Klik op één
van de segmenten!
Eeuwigheid
Gekoppelde paragrafen met "Eeuwigheid"
Handboek Dogmatiek
Johannes à Marck (1656-1731)
Het boek is een heruitgave van het bekende theologisch naslagwerk ‘Het merg van de christelijke godgeleerdheid’.
Hoofdstuk 4 God, in Zijn Namen, Wezen en eigenschappen
4.31Vijfde onmededeelbare eigenschap: Gods eeuwigheid
Tot slot, God komt een eeuwigheid toe. Deze eeuwigheid is volstrekt absoluut en zeer onderscheiden van de allerlangste ‘tijd’ en ‘eeuw’, die soms ook door ‘eeuwigheid’ worden uitgedrukt.

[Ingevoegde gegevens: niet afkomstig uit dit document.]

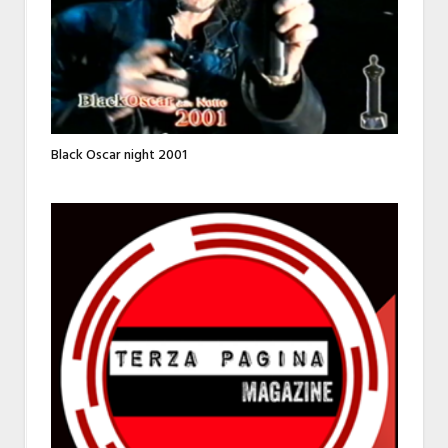
Black Oscar night 2001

Dit blijkt niet alleen uit de hierboven besproken onafhankelijkheid en onveranderlijkheid van God, maar ook uit zeer veel duidelijke plaatsen waarin Hij genoemd wordt:
‘De eeuwige God’ (Gen. 21:33; Jes. 40:28; Rom. 16:26).

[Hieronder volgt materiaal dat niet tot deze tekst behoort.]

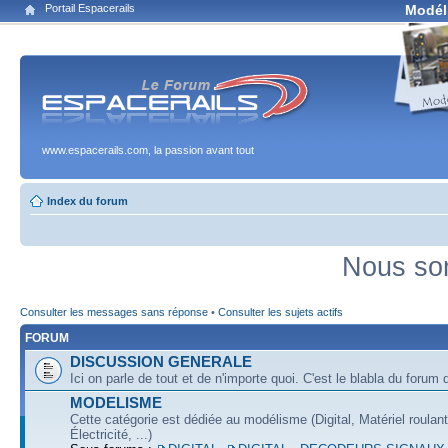
Portail Espacerails
Modél
www.espacerails.com, la passion avant tout
Index du forum
Nous som
Consulter les messages sans réponse
•
Consulter les sujets actifs
FORUM
DISCUSSION GENERALE
Ici on parle de tout et de n'importe quoi. C'est le blabla du forum q
MODELISME
Cette catégorie est dédiée au modélisme (Digital, Matériel roulan
Électricité, ...)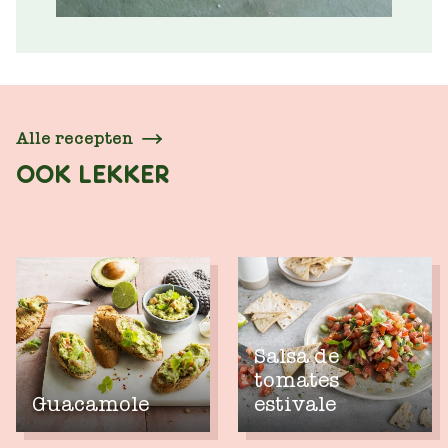
Alle recepten
OOK LEKKER
Salsa de
tomates
Guacamole
estivale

‘De Koning der eeuwen’ (1 Tim. 1:17).
‘Die in de eeuwigheid woont’ (Jes. 57:15).
Ja, ook, op zichzelf beschouwd, volgens velen ‘de Eeuwigheid [liever dan ‘de Overwinning’] Israëls’ (1 Sam. 15:29).
Deze eeuwigheid is niets anders dan: ‘Die volmaaktheid Gods, waardoor Hij, ver van alle begin, einde en voortgang, altijd bestaat.’
Hiermee komt de beschrijving van de oude Boëtius niet slecht overeen, wanneer hij spreekt over een ‘tegelijk volledig en volmaakt bezit van een oneindig leven’.
Het is immers buiten alle tegenspraak dat God volstrekt geen begin van bestaan heeft. Want Hij is vóór alles geweest, ‘eer de bergen geboren waren, en Gij de aarde en wereld voortgebracht hadt’ (Ps. 90:2; vgl. Spr. 8:22), en Hij wordt absoluut ‘de Eerste’ genoemd (Jes. 41:4). Daarom wordt ook Zijn eeuwigheid in het Hebreeuws door ‘oudheid’ of ‘vóórkoming’ uitgedrukt (Deut. 33:27), en wordt menselijkerwijs gezegd: ‘Er is ook geen onderzoeking van het getal Zijner jaren’ (Job 36:26). Hiermee stemmen ook de oude filosofen overeen.
Het blijkt even duidelijk dat God buiten alle einde van bestaan is. Hij is:
‘De onverderfelijke’ (1 Tim. 1:17).
‘Die onsterfelijkheid heeft’ (1 Tim. 6:16).
‘De Laatste’ (Jes. 44:6).
‘De Oude [of ‘Standvastige’] van dagen’ (Dan. 7:9).
Die ‘in eeuwigheid blijft’, en Wiens ‘jaren niet geëindigd zullen worden’ (Ps. 102:13,28).
Zo hebben ook zelfs de heidenen God ‘de Onsterfelijke’ en ‘de Onbeweeglijke’ genoemd. Want zij verstonden moeiteloos dat God tot geen einde van bestaan kon worden gebracht. Niet door Zichzelf, vanwege Zijn gepaste Zelfliefde. Niet door iets anders, vanwege Zijn onafhankelijkheid en de onmacht van de schepselen.